Stored data entries
Content starts
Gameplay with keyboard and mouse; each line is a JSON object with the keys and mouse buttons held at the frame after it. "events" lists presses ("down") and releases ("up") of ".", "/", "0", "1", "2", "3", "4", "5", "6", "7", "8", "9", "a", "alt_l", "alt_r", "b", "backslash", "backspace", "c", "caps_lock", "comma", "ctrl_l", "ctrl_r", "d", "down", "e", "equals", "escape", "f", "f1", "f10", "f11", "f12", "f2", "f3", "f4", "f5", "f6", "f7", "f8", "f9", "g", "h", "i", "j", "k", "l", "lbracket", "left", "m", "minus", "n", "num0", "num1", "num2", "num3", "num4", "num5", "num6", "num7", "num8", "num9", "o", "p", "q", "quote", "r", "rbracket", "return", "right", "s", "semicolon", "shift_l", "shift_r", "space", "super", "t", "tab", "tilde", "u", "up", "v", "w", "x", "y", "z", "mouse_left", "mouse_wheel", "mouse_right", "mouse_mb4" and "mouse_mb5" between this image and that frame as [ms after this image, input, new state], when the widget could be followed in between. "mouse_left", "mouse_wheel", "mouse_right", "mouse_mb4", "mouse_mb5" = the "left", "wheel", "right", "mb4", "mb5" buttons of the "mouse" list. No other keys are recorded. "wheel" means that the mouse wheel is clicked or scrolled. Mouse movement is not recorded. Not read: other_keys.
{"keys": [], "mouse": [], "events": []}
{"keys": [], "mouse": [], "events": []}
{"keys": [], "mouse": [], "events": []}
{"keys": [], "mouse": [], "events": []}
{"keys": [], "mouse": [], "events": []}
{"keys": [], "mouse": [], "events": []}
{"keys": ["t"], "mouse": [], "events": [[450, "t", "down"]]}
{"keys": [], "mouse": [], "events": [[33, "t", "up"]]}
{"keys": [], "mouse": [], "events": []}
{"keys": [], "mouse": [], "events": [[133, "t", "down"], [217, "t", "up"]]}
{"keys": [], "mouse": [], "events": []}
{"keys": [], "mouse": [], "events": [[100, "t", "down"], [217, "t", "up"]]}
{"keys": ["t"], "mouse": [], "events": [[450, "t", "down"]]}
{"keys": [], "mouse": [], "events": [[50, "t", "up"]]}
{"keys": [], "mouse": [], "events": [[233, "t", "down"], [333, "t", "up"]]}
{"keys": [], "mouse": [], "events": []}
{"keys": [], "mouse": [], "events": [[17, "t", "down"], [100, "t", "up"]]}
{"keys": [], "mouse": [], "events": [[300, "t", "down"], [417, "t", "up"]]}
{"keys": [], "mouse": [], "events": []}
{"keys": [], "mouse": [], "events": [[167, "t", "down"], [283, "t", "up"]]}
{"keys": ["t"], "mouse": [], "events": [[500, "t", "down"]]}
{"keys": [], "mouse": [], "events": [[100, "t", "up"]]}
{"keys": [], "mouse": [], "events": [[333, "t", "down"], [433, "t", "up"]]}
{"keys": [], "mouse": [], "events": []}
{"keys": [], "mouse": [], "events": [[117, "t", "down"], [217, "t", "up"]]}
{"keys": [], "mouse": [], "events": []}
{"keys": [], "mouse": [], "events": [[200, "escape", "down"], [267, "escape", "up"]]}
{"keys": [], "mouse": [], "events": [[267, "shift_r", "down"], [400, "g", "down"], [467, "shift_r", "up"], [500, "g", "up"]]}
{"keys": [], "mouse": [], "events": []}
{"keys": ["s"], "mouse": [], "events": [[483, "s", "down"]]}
Content ends
Every line in the data that holds the string "escape" should be copied.

:: Task answer ::
Gameplay with keyboard and mouse; each line is a JSON object with the keys and mouse buttons held at the frame after it. "events" lists presses ("down") and releases ("up") of ".", "/", "0", "1", "2", "3", "4", "5", "6", "7", "8", "9", "a", "alt_l", "alt_r", "b", "backslash", "backspace", "c", "caps_lock", "comma", "ctrl_l", "ctrl_r", "d", "down", "e", "equals", "escape", "f", "f1", "f10", "f11", "f12", "f2", "f3", "f4", "f5", "f6", "f7", "f8", "f9", "g", "h", "i", "j", "k", "l", "lbracket", "left", "m", "minus", "n", "num0", "num1", "num2", "num3", "num4", "num5", "num6", "num7", "num8", "num9", "o", "p", "q", "quote", "r", "rbracket", "return", "right", "s", "semicolon", "shift_l", "shift_r", "space", "super", "t", "tab", "tilde", "u", "up", "v", "w", "x", "y", "z", "mouse_left", "mouse_wheel", "mouse_right", "mouse_mb4" and "mouse_mb5" between this image and that frame as [ms after this image, input, new state], when the widget could be followed in between. "mouse_left", "mouse_wheel", "mouse_right", "mouse_mb4", "mouse_mb5" = the "left", "wheel", "right", "mb4", "mb5" buttons of the "mouse" list. No other keys are recorded. "wheel" means that the mouse wheel is clicked or scrolled. Mouse movement is not recorded. Not read: other_keys.
{"keys": [], "mouse": [], "events": [[200, "escape", "down"], [267, "escape", "up"]]}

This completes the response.